150 binden fazla yerli çocuğun ailelerinden zorla alınarak yerleştirildiği kiliselere ait yatılı okullarda, bu çocukların büyük bölümü rahip, rahibe ve diğer öğretmenler tarafından fiziksel, cinsel ve psikolojik şiddet ve istismara maruz bırakıldı.
Ülkede 2010'da kurulan Hakikat ve Uzlaşma Komisyonunun kayıtlarına geçen istismarların yanı sıra bazı çocukların üzerinde tıbbi deneyler yapıldığı belirlendi.
24 Haziran Perşembe günü Kanada'nın Saskatchewan eyaletindeki Marieval Yatılı Kilise Okulu'nun bahçesinde bulunan kayıt dışı mezarlara ilişkin First Nation yerlilerinin çatı kuruluşu olan Egemen Yerli İlk Milletler Federasyonu'ndan açıklama yapıldı.
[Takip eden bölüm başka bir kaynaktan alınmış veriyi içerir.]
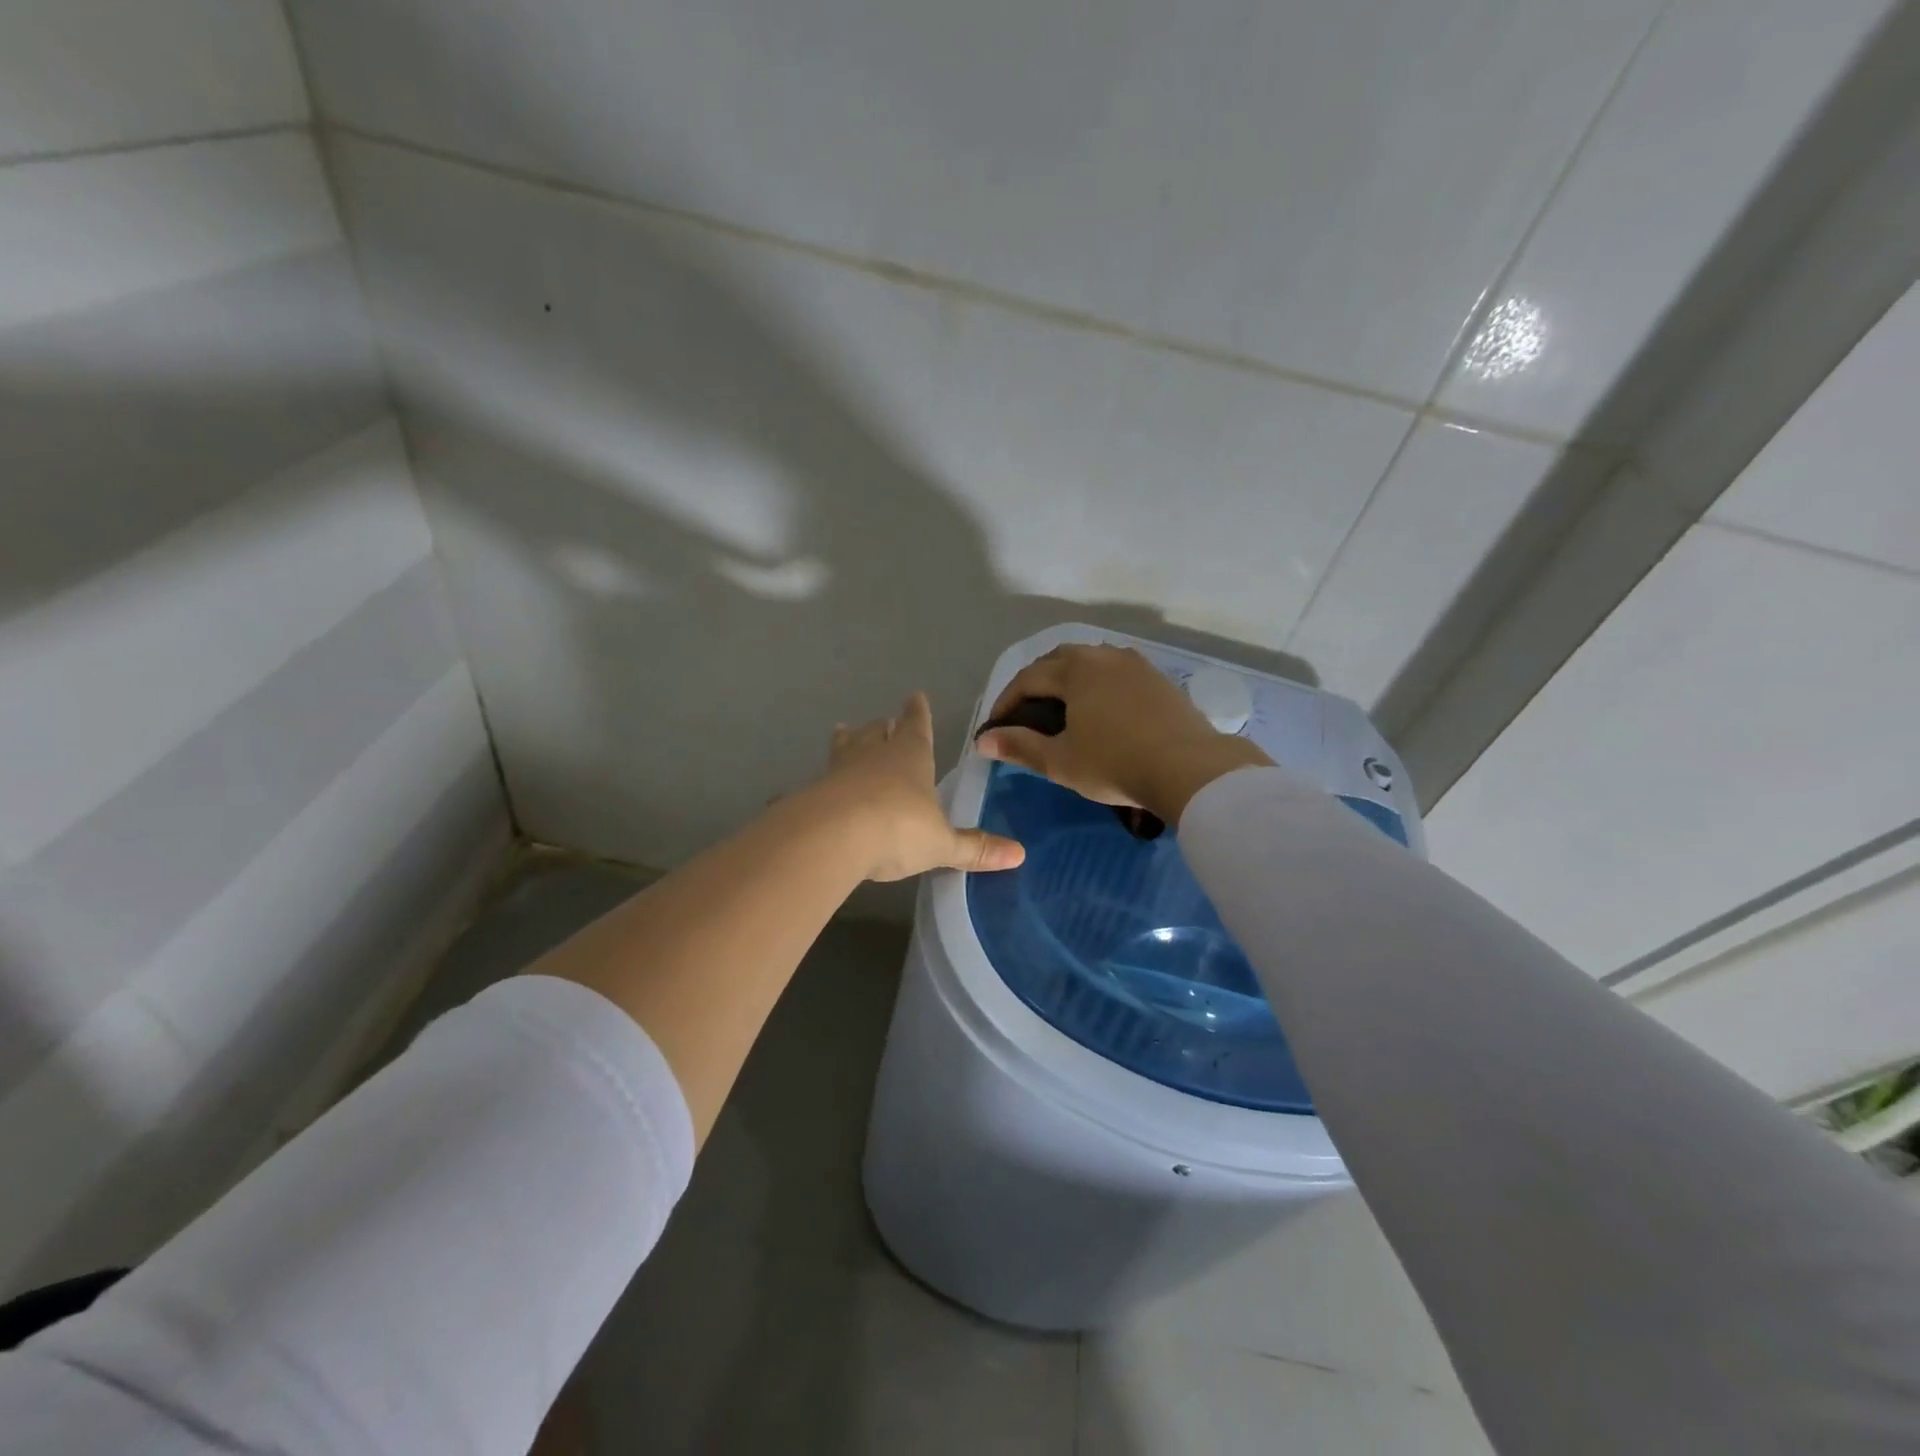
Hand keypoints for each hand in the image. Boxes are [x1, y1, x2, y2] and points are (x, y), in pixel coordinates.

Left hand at [813, 693, 1025, 881]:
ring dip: (846, 742)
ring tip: (842, 733)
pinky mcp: (811, 792)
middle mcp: (872, 755)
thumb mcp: (941, 844)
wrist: (830, 837)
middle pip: (875, 732)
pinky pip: (819, 781)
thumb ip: (975, 849)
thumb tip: (1020, 854)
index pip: (916, 725)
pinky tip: (815, 788)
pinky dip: (822, 781)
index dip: (918, 713)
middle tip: (879, 723)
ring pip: (843, 748)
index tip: (916, 697)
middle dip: (880, 727)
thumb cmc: (897, 828)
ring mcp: (838, 770)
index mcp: (909, 757)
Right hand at [974, 644, 1272, 822]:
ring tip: (1062, 708)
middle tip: (1026, 713)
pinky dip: (1097, 683)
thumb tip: (984, 741)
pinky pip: (1115, 671)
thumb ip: (1020, 746)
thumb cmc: (1115, 764)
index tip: (997, 726)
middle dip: (1036, 683)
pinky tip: (1100, 708)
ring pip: (1090, 661)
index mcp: (1075, 670)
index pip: (1028, 678)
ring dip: (1068, 679)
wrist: (1189, 768)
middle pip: (1058, 660)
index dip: (1007, 701)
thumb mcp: (1060, 761)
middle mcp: (1102, 656)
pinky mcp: (1157, 677)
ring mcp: (1134, 663)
Cowessess First Nation bölgesindeki eski Marieval Kızılderili Yatılı Kilise Okulu'nun sahasında resmi kayıtlarda olmayan yüzlerce çocuk mezarı keşfedilmişti. Yapılan çalışmalar sonucu okulun bahçesinde bulunan kayıt dışı mezarlarda 751 çocuğa ait ceset kalıntıları tespit edildiği bildirildi.
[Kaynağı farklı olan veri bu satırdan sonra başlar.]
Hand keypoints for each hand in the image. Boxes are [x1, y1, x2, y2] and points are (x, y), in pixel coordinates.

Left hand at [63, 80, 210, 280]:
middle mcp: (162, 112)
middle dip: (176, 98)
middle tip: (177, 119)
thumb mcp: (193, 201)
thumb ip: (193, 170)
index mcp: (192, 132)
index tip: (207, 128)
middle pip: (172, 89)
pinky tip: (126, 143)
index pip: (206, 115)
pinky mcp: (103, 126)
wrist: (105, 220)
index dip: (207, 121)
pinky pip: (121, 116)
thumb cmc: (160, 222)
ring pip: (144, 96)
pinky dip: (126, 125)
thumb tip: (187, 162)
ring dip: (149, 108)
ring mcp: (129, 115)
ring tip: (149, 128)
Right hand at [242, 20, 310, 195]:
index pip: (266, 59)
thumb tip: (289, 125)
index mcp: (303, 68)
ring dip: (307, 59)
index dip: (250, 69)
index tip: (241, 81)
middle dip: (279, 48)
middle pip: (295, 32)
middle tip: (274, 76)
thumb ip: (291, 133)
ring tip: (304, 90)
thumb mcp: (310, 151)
Kanada Başbakanı Justin Trudeau, Marieval Yatılı Kilise Okulu'nun bahçesinde bulunan 751 mezar için, "Bunlar yerli halkların karşılaştığı adaletsizliğin utanç verici bir hatırlatıcısıdır." ifadesini kullandı.
Trudeau, yaptığı yazılı açıklamada, "Hiçbir çocuk ailesinden ve toplumundan koparılmamalı, dili, kültürü, kimliği soyulmamalıydı. Hiçbir çocuk değerli gençliğinde korkunç bir yalnızlık ve istismara maruz bırakmamalıydı. Hiçbir çocuk korku içinde yaşadığı bir yerde son anlarını, sevdiklerini bir daha görememe duygusuyla geçirmemeliydi. Ve hiçbir aile, oynayan çocuklarının kahkahaları ve neşesinden ve topluluklarında büyümelerini izlemenin gururundan mahrum edilmemeliydi." değerlendirmesinde bulundu.
Justin Trudeau, son bulguların, tüm yerli halkların ve toplulukların halihazırda hissettiği acıyı derinleştirdiğini belirterek, "Hissettiğiniz acı ve travma, Kanada'nın sorumluluğundadır ve hükümet, ülke genelindeki yerli topluluklara bu korkunç yanlışları gün ışığına çıkarmak için ihtiyaç duydukları fon ve kaynakları sağlamaya devam edecektir. Kaybedilenleri geri getiremesek de bu adaletsizliklerin gerçeğini anlatabiliriz." görüşünü paylaştı.